**TEXT FOR ANALYSIS:**

++++

USGS-R / protoloads

Prototyping and exploring options for broad-scale load forecasting
0 stars 4 forks source link

fig/tbl: contingency table, false alarm ratio, other forecast skill metrics #59

Closed aappling-usgs closed 6 years ago

aappling-usgs commented 6 years ago

goal is to evaluate the model's ability to correctly forecast threshold exceedance events. will need to make up some arbitrary threshold (be consistent with #58)

maybe show one contingency table, many scores broken up by month or high/low flow or lead time bin

options for metrics: http://www.eumetrain.org/data/4/451/english/msg/ver_categ_forec/uos3/uos3_ko1.htm, https://en.wikipedia.org/wiki/Forecast_skill

whiteboarded notes: img_20180504_110535126

jordansread commented 6 years ago

Cool!

jzwart commented 6 years ago

I'm using the Heidke Skill Score to assess model performance for forecasting a threshold exceedance ('yes' or 'no') that we arbitrarily set for nitrate flux. some notes on Heidke Skill Score (HSS):

The HSS measures the fractional improvement of the forecast over the standard forecast. Like most skill scores, it is normalized by the total range of possible improvement over the standard, which means Heidke Skill scores can safely be compared on different datasets. The range of the HSS is -∞ to 1. Negative values indicate that the chance forecast is better, 0 means no skill, and a perfect forecast obtains a HSS of 1.

++++

**EXERCISE DATA:**
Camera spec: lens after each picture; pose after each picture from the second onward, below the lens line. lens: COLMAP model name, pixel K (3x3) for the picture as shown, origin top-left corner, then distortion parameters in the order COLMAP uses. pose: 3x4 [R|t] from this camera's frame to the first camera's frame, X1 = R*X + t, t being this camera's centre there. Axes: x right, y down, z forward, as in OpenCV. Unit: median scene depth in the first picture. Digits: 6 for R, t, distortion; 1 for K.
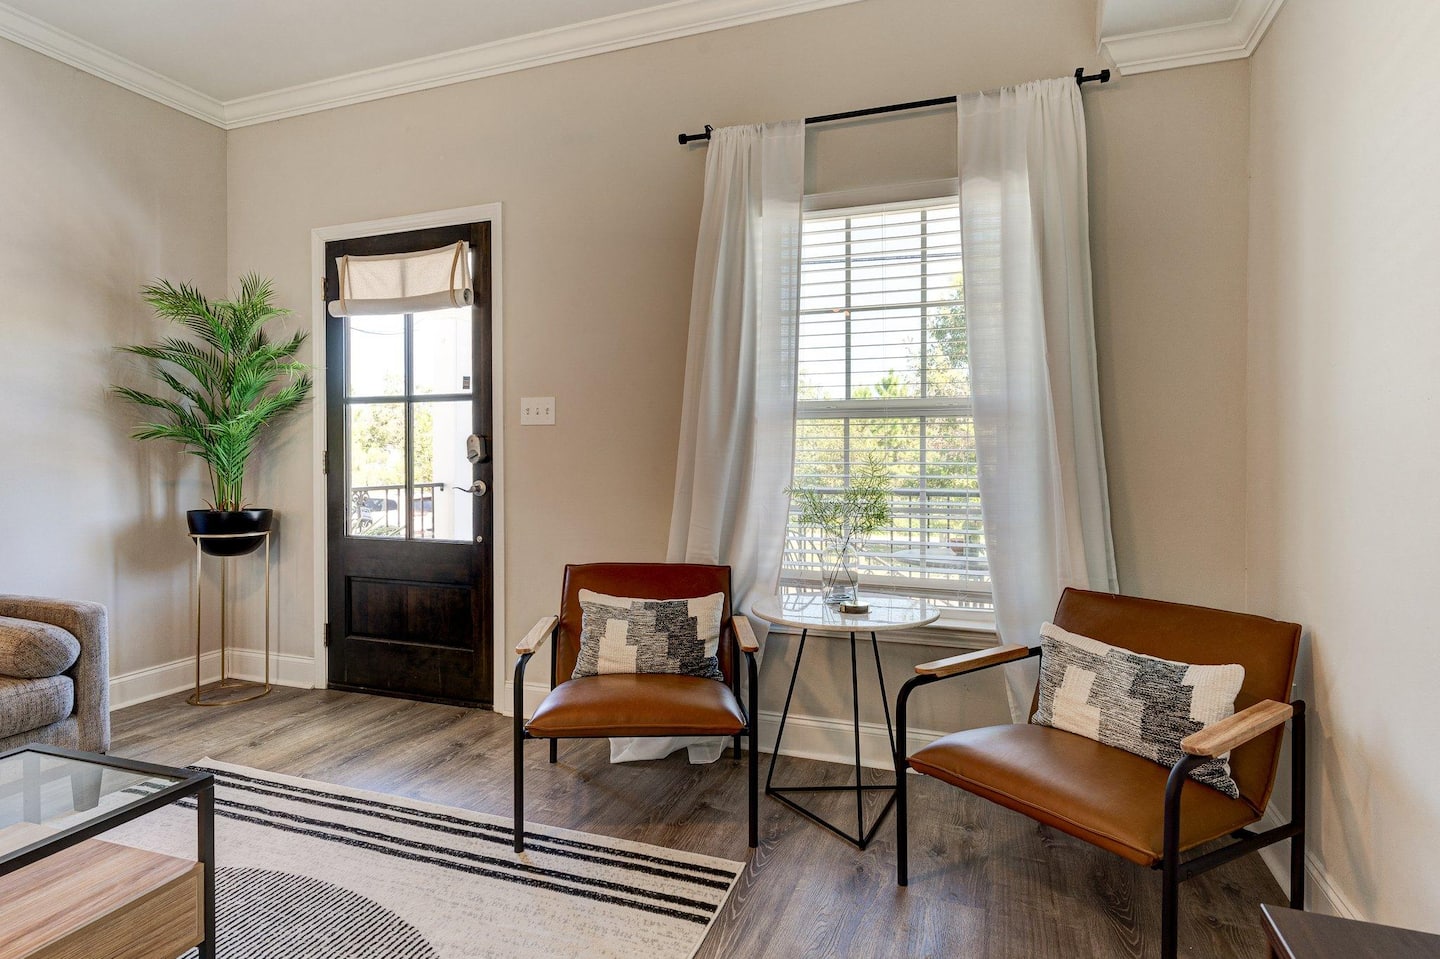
lens RADIAL K [[785.7, 0, 724.5], [0, 785.7, 463.8], [0, 0, 1]] dist [0.023179, 0.000019]
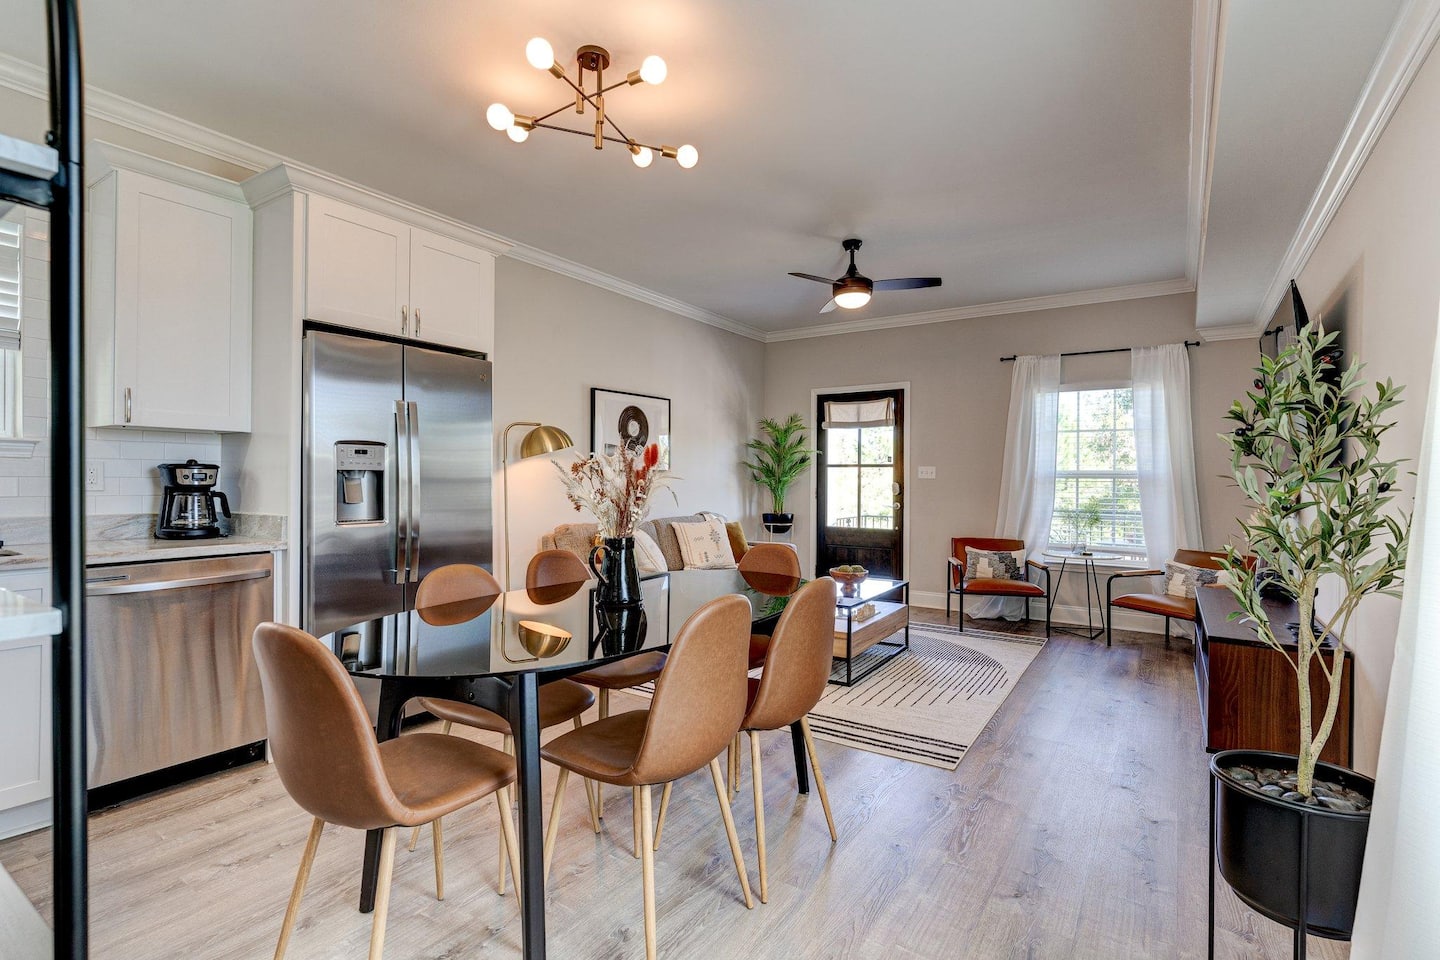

++++

**EXERCISE SET:**
**A.** Answer these questions about the thread on forecast skill metrics:
(i) What goal does the opening comment give for the work?
(ii) For which quantity was the threshold exceedance arbitrarily set in the comment on the Heidke Skill Score?
(iii) What is the stated range of the Heidke Skill Score?
**B.** Duplicate the passage of the thread on forecast skill metrics between "fig/tbl: contingency table, false" and "consistent with #58)", inclusive.

**RESULTS OF THE EXERCISE:**
**A.**
(i) To evaluate the model's ability to correctly forecast threshold exceedance events.
(ii) Nitrate flux.
(iii) From -∞ to 1.

**B.**
fig/tbl: contingency table, false alarm ratio, other forecast skill metrics #59

Closed aappling-usgs closed 6 years ago

aappling-usgs commented 6 years ago

goal is to evaluate the model's ability to correctly forecast threshold exceedance events. will need to make up some arbitrary threshold (be consistent with #58)